This is kinda making me think I've never actually played an evil character... Are evil characters just selfish people who want power or are they people who honestly enjoy suffering and try to create as much of it as they can?

Naez
2017-05-24, 02:40 PM
5e seems to have changed alignment to where unless you're a sadist you're not evil.

Demonslayer666
2017-05-24, 02:47 PM
I agree that being selfish is a pretty "neutral" thing. A normal, amount of selfish, like, that's too risky, I'm not going to put myself in harms way even if would help someone else out.

But selfish can also be evil too. It depends on what you are willing to do to get what you want. Evil selfish would be wiling to kill someone in cold blood to loot their corpse.

lunaticfringe
2017-05-24, 02:57 PM
Good is pretty selfish too apparently, if you pay attention to people's Character​ Sheets.

Unoriginal
2017-05-24, 03:02 PM
In the past when I played a character who was out for number one, I would make their alignment evil. But now that I'm studying the MM a little more, I'm noticing that creatures labeled as evil tend to actively work to bring about torture, slavery, death, and destruction. Creatures who are out for number one seem to be labeled neutral.

This is kinda making me think I've never actually played an evil character... Are evil characters just selfish people who want power or are they people who honestly enjoy suffering and try to create as much of it as they can?


5e seems to have changed alignment to where unless you're a sadist you're not evil.

Look, for this issue, it's not complicated:

An evil character is a character who usually seeks to do actions that are malevolent and/or harmful to others, deliberately.

A selfish person who want power could be evil, if most of their actions while selfishly pursuing power are knowingly harmful to others.

But a selfish, power-wanting person could also be neutral, if they have enough morals to not be outright malevolent while doing so. It's not because you want power that you'd do something like kill an innocent person to get into the secret cult of secret that control the city.

Coretex
2017-05-24, 03:04 PM
5e seems to have changed alignment to where unless you're a sadist you're not evil.
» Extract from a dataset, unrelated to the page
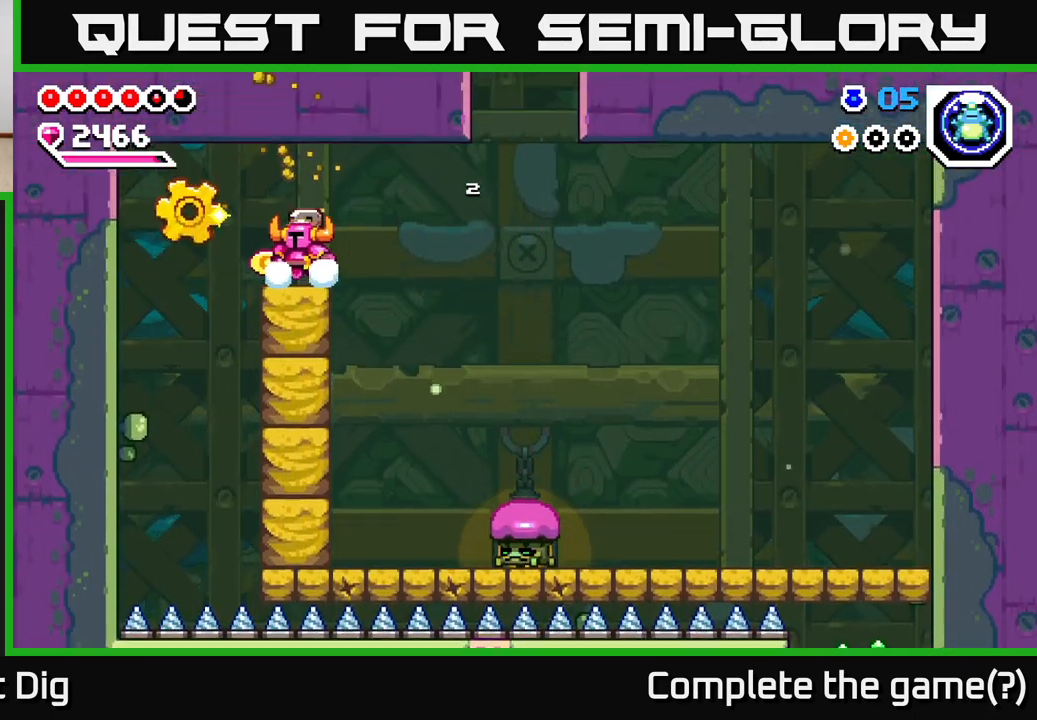
{"buttons": [], "left_stick": "right", "right_stick": "center", "events": [[183, "A", "down"], [250, "A", "up"], [383, "left_stick", "right"]]}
This makes the most sense to me and seems like a good change.

Good people get joy and fulfilment from bringing joy to others.
Neutral people get joy and fulfilment from bringing joy to themselves.
Evil people get joy and fulfilment from bringing pain to others.
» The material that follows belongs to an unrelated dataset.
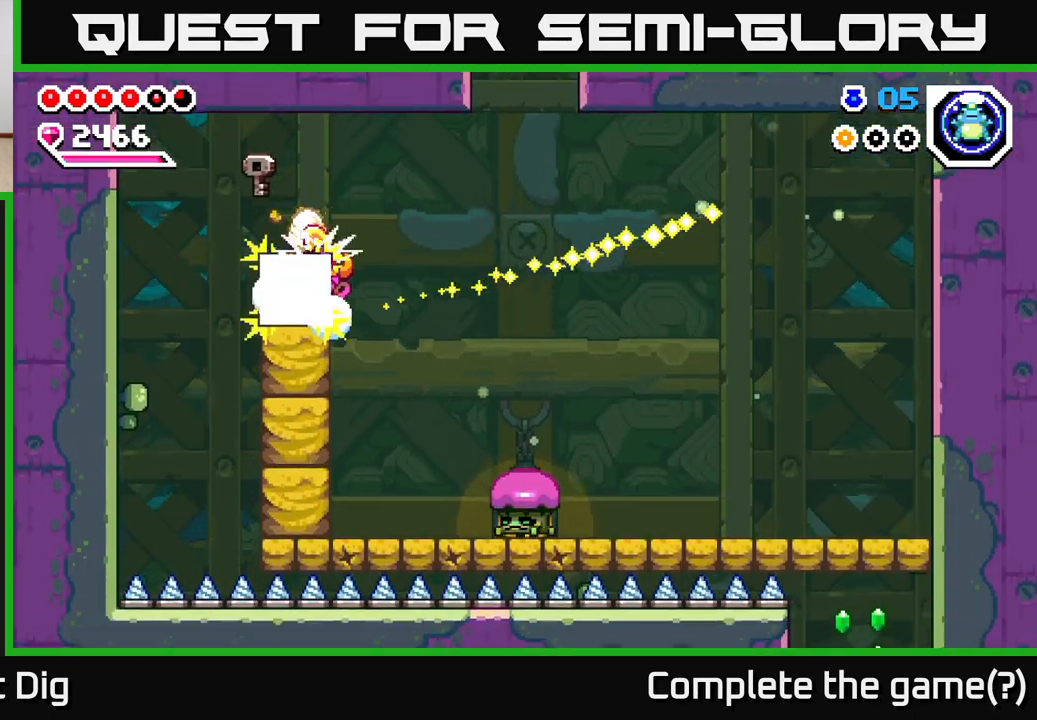
{"buttons": [], "left_stick": "down", "right_stick": "center", "events": [[233, "X", "down"], [350, "X", "up"]]}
By this metric most people end up being Neutral really, which I think is a good thing.
There doesn't have to be a balance of Good Neutral Evil entities in the world.

The heroes who are good are special specifically because most people only care about themselves.
The villains who are evil are special because their disorder causes them to seek out ways they can hurt people.

Even in real life (and art imitates life) most people fall into Neutral quite handily, which is why we praise those who actively help others and condemn those who seek the suffering of innocents. Note however how (fortunately) few of those people there are.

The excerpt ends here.